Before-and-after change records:
------

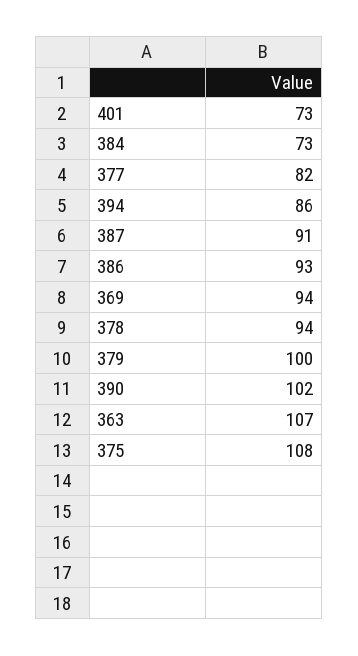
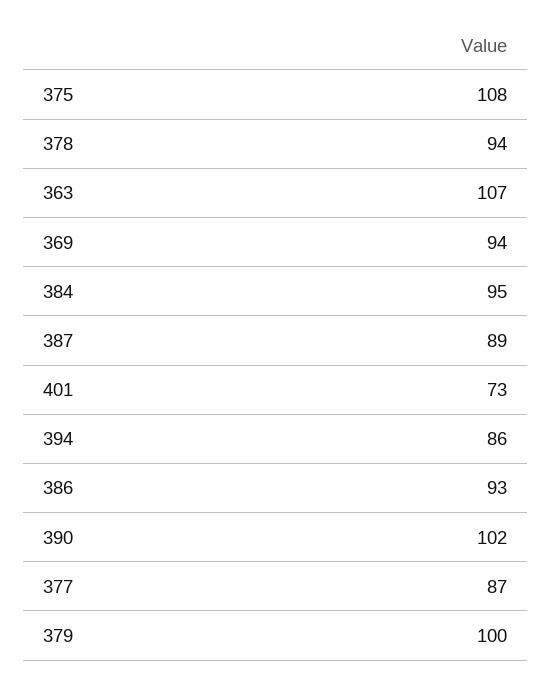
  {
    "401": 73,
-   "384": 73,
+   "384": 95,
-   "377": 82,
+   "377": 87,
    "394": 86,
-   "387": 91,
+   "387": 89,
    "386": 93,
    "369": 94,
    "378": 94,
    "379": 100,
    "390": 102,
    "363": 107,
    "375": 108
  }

------

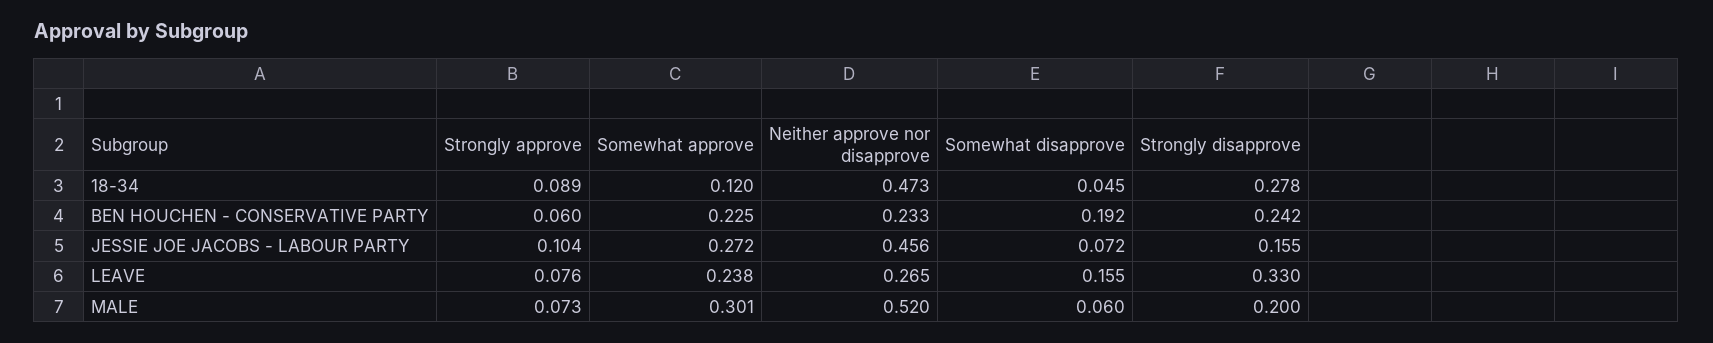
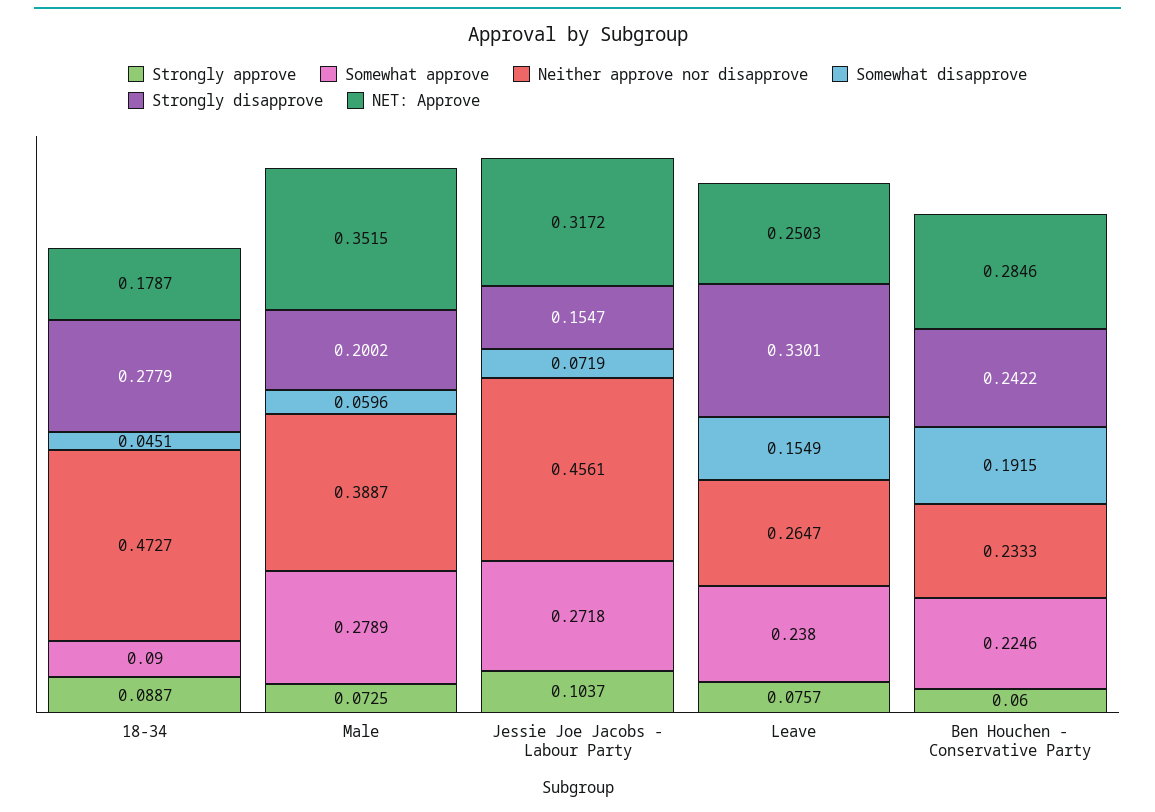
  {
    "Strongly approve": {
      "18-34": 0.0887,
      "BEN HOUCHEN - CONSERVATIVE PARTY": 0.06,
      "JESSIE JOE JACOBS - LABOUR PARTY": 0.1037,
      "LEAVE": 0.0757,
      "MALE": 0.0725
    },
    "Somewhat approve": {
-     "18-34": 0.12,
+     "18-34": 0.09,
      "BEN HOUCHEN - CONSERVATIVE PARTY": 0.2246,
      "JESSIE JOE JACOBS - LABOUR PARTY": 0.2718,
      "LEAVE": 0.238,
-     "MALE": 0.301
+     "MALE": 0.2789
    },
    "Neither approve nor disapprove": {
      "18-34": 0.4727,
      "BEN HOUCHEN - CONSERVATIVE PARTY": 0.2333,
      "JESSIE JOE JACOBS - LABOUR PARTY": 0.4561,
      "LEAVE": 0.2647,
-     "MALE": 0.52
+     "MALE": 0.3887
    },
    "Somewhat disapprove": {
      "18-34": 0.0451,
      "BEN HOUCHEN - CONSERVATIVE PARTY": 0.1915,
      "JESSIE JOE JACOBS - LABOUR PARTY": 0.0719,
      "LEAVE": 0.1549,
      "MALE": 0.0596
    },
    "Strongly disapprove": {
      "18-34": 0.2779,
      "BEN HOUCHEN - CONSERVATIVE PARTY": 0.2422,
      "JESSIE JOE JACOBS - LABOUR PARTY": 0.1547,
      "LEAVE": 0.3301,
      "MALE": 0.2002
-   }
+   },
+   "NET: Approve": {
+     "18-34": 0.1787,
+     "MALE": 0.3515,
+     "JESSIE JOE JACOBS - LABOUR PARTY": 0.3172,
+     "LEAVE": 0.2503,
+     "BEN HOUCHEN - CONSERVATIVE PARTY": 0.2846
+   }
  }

------

What is expected:
Take every line from the data above that holds "disapprove" and copy it out.

Solution:
    "Neither approve nor disapprove": {
    "Somewhat disapprove": {
    "Strongly disapprove": {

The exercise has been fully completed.